Material for this task START

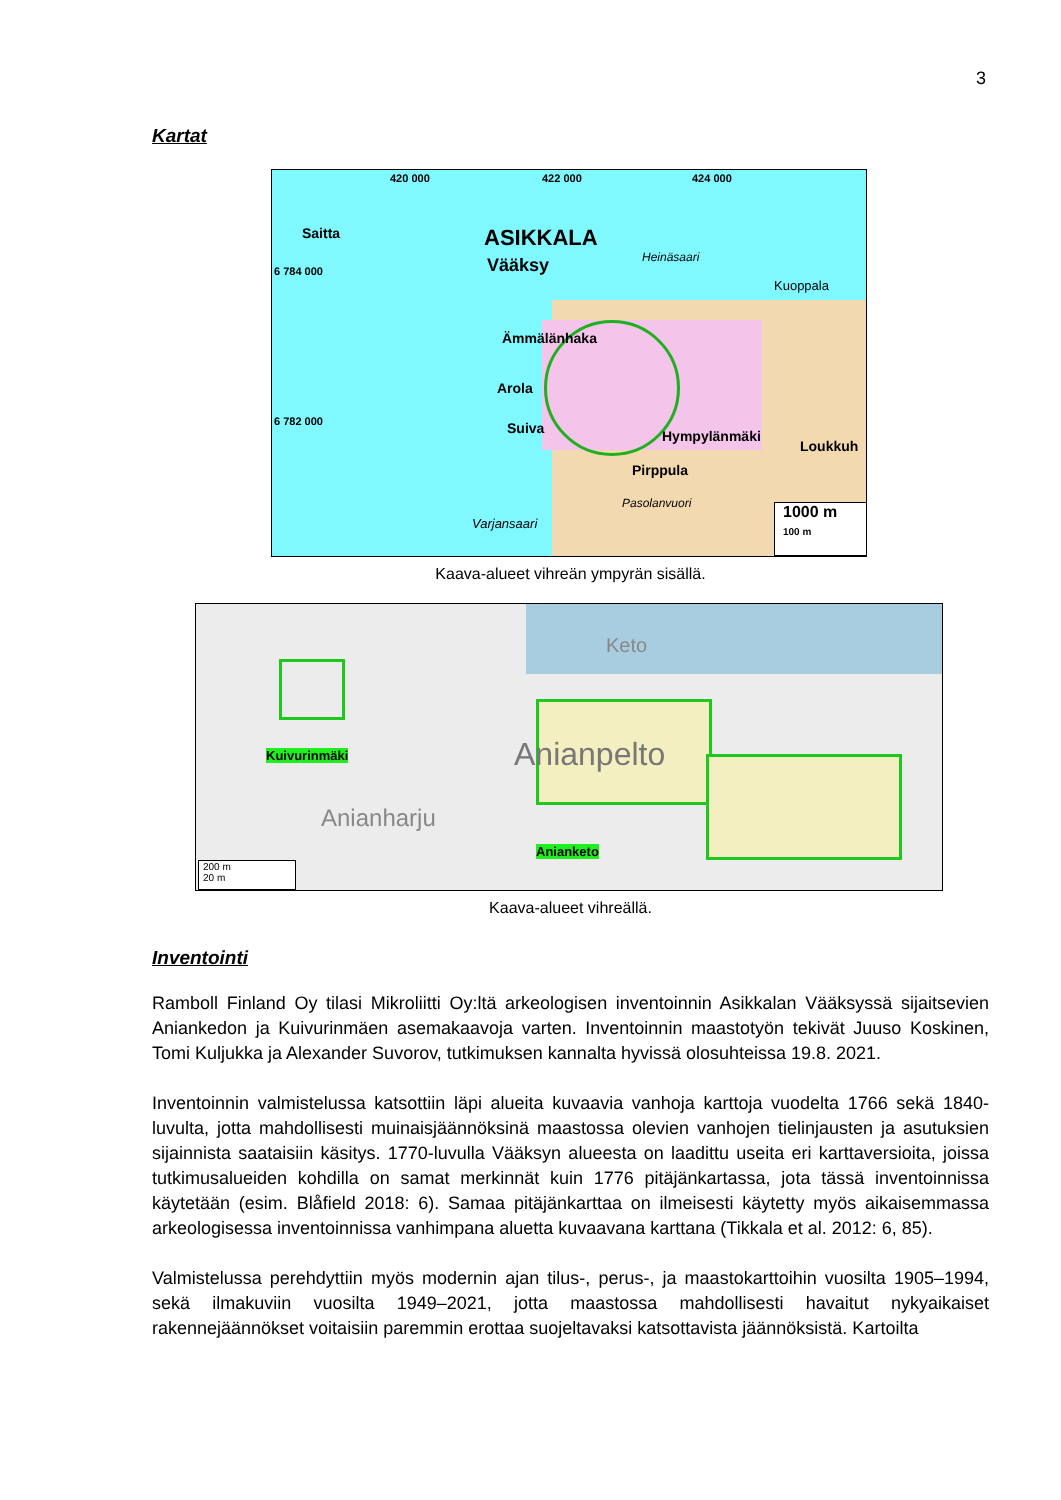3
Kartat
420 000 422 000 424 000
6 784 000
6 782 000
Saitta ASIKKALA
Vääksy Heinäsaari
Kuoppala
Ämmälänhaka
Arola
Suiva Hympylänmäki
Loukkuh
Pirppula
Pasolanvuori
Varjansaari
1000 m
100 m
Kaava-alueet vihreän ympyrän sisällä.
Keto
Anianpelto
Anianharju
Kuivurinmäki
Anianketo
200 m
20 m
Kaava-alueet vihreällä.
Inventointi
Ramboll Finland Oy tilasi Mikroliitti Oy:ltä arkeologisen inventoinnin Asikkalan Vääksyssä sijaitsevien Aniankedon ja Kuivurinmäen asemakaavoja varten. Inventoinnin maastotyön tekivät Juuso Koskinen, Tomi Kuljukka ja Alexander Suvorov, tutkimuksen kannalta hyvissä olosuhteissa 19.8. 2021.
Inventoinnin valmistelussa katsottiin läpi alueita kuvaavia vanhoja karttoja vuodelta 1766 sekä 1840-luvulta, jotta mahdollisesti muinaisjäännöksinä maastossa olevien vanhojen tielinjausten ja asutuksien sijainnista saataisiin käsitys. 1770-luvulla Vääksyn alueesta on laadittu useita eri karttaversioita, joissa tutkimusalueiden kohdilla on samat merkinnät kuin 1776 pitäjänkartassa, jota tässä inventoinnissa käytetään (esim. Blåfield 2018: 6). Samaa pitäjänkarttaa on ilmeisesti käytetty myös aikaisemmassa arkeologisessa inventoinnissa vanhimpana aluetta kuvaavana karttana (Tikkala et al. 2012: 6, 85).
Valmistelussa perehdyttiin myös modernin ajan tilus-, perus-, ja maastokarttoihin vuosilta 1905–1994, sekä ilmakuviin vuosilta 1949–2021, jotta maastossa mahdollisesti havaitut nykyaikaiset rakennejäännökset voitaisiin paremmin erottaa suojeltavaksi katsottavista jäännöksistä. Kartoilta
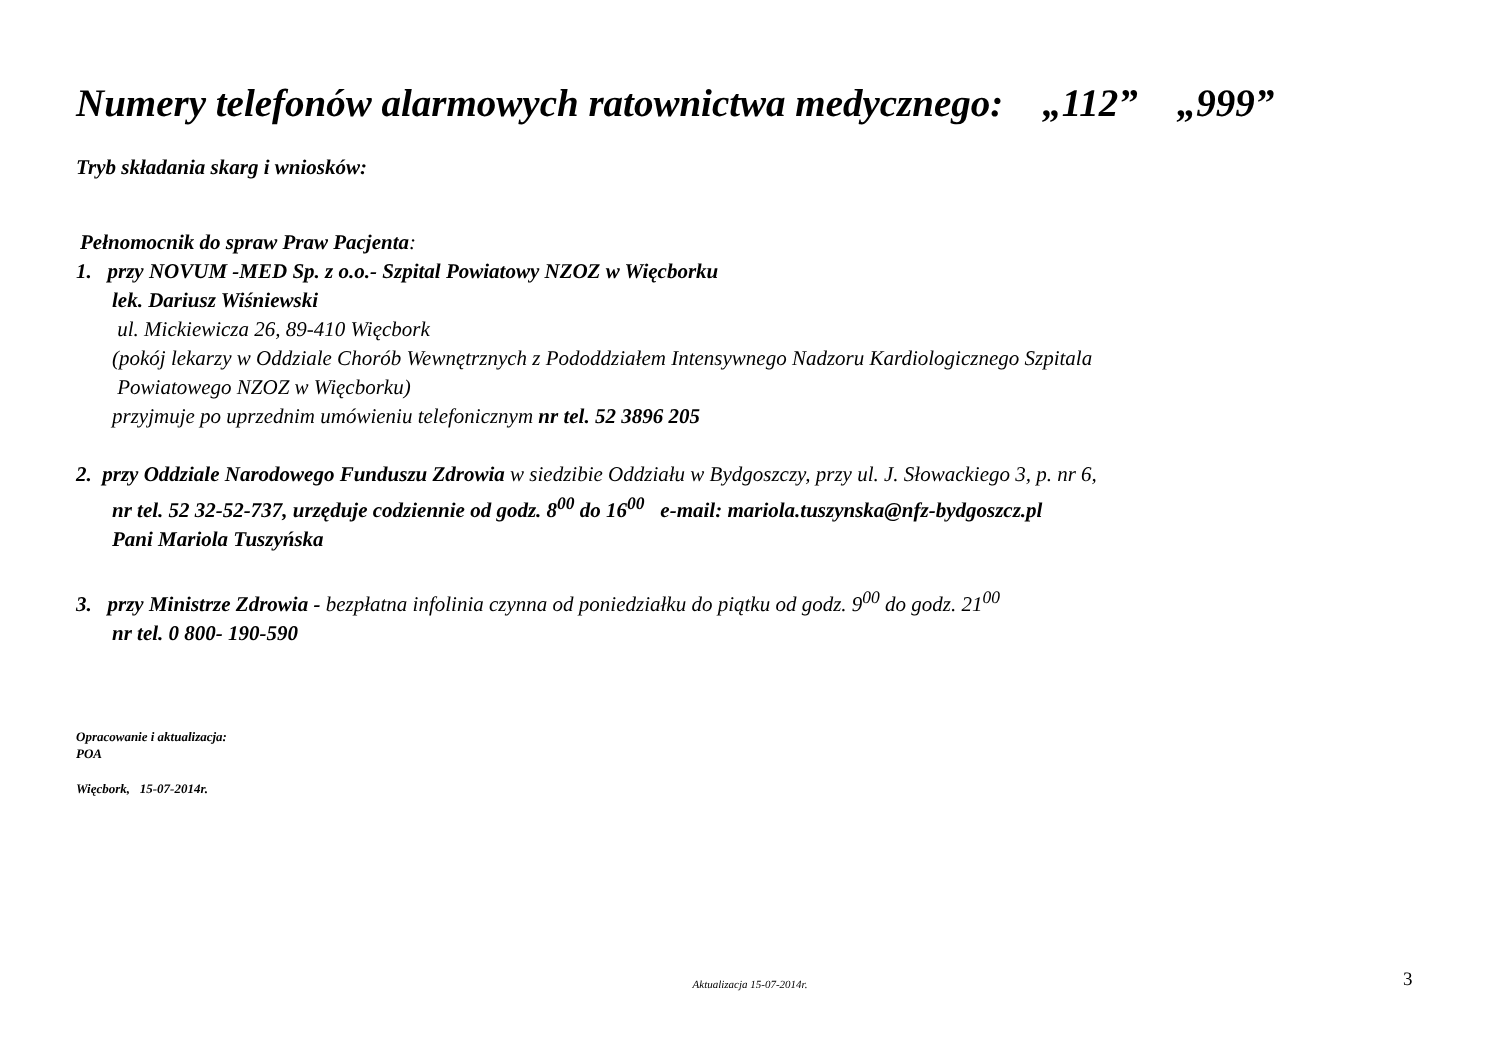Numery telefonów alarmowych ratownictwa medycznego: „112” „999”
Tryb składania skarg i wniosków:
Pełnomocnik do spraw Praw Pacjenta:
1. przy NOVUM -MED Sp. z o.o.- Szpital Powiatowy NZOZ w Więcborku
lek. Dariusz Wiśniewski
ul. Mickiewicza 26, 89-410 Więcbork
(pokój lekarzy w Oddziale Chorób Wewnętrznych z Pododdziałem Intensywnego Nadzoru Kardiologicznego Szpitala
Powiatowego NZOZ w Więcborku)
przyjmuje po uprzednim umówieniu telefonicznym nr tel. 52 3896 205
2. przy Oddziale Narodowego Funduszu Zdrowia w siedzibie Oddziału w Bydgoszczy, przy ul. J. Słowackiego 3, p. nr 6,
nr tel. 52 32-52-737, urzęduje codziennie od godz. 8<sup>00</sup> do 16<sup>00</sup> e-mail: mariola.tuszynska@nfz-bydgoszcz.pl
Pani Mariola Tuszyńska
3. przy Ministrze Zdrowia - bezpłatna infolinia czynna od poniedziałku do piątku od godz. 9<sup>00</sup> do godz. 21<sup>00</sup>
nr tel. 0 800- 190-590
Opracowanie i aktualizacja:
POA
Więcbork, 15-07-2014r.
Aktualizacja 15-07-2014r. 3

Material for this task END

Task instructions: Your task is to collect every line above that contains the word "maastossa".

Written reply:
Inventoinnin valmistelussa katsottiin läpi alueita kuvaavia vanhoja karttoja vuodelta 1766 sekä 1840-luvulta, jotta mahdollisesti muinaisjäännöksinä maastossa olevien vanhojen tielinjausten ja asutuksien sijainnista saataisiin käsitys. 1770-luvulla Vääksyn alueesta on laadittu useita eri karttaversioita, joissa tutkimusalueiden kohdilla on samat merkinnät kuin 1776 pitäjänkartassa, jota tässä inventoinnissa käytetään (esim. Blåfield 2018: 6). Samaa pitäjänkarttaa on ilmeisesti käytetty myös aikaisemmassa arkeologisessa inventoinnissa vanhimpana aluetta kuvaavana karttana (Tikkala et al. 2012: 6, 85).
Valmistelussa perehdyttiin myös modernin ajan tilus-, perus-, ja maastokarttoihin vuosilta 1905–1994, sekä ilmakuviin vuosilta 1949–2021, jotta maastossa mahdollisesti havaitut nykyaikaiset rakennejäännökset voitaisiin paremmin erottaa suojeltavaksi katsottavista jäännöksistä. Kartoilta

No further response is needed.